No texto sobre o episódio Pintadas, o que leva Luara, Josy e Michele a precisar lidar com seus próprios medos, identidades e histórias?

━━━━━ TEXTO DE ORIGEM

ODS 1
Mulheres indígenas protagonizam na TV narrativa sobre ancestralidade
Episódio Pintadas, parte do especial Falas da Terra e exibido em rede nacional, conta a história marcada pela ancestralidade de três jovens
Na semana do Dia dos Povos Indígenas, três jovens atrizes estreantes protagonizam na TV aberta uma história sobre ancestralidade envolvendo temáticas como preservação ambiental e violência contra a mulher. Com mulheres indígenas também por trás das câmeras, o episódio Pintadas – integrante da antologia Histórias Impossíveis – permitiu este raro protagonismo a descendentes dos mais antigos moradores do Brasil. “É uma oportunidade de mostrar a diversidade dos povos indígenas, mas também suas individualidades enquanto seres humanos”, considera Isabela Santana, atriz da etnia Pataxó.
Parte do projeto especial Falas da Terra, Pintadas foi ao ar em rede nacional pela Globo, na segunda-feira (17), e conta a história de Luara (Ellie Makuxi), Josy (Dandara Queiroz) e Michele (Isabela Santana). Com uma narrativa marcada pela subjetividade e fantasia, a trama mostra o encontro das jovens para a gravação de um videoclipe de rap em uma floresta do Mato Grosso do Sul mas, ao se depararem com a degradação da natureza, são atravessadas por uma série de acontecimentos fantásticos e precisam lidar com seus próprios medos, identidades e histórias.

━━━━━━━━━━
━━━━━ MATERIAL APRESENTADO

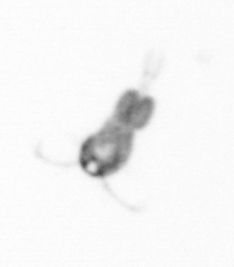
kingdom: Animalia
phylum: Arthropoda
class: Copepoda
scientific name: Copepoda
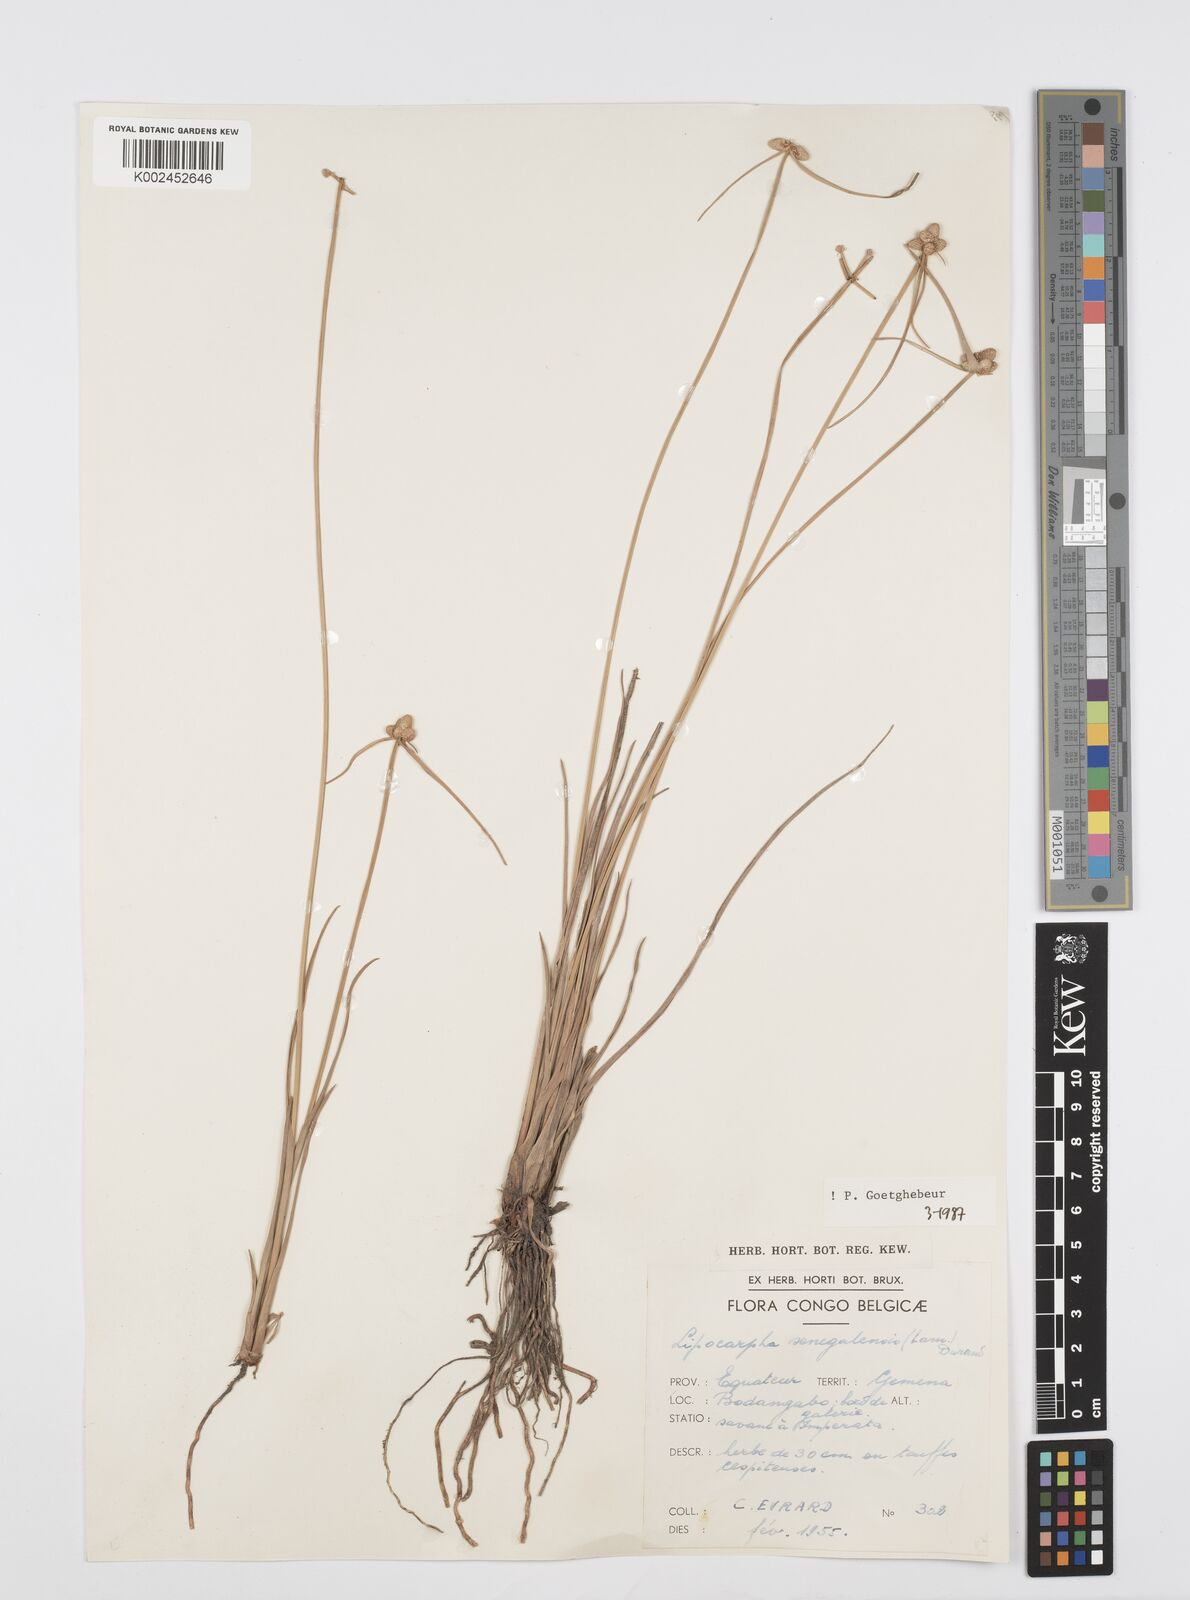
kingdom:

━━━━━━━━━━

# RESPOSTA CORRETA
As jovens se encontram em uma floresta do Mato Grosso do Sul para gravar um videoclipe de rap. Ali se deparam com a degradação da natureza e passam por uma série de acontecimentos fantásticos. Isso as obriga a lidar com seus próprios medos, identidades e histórias.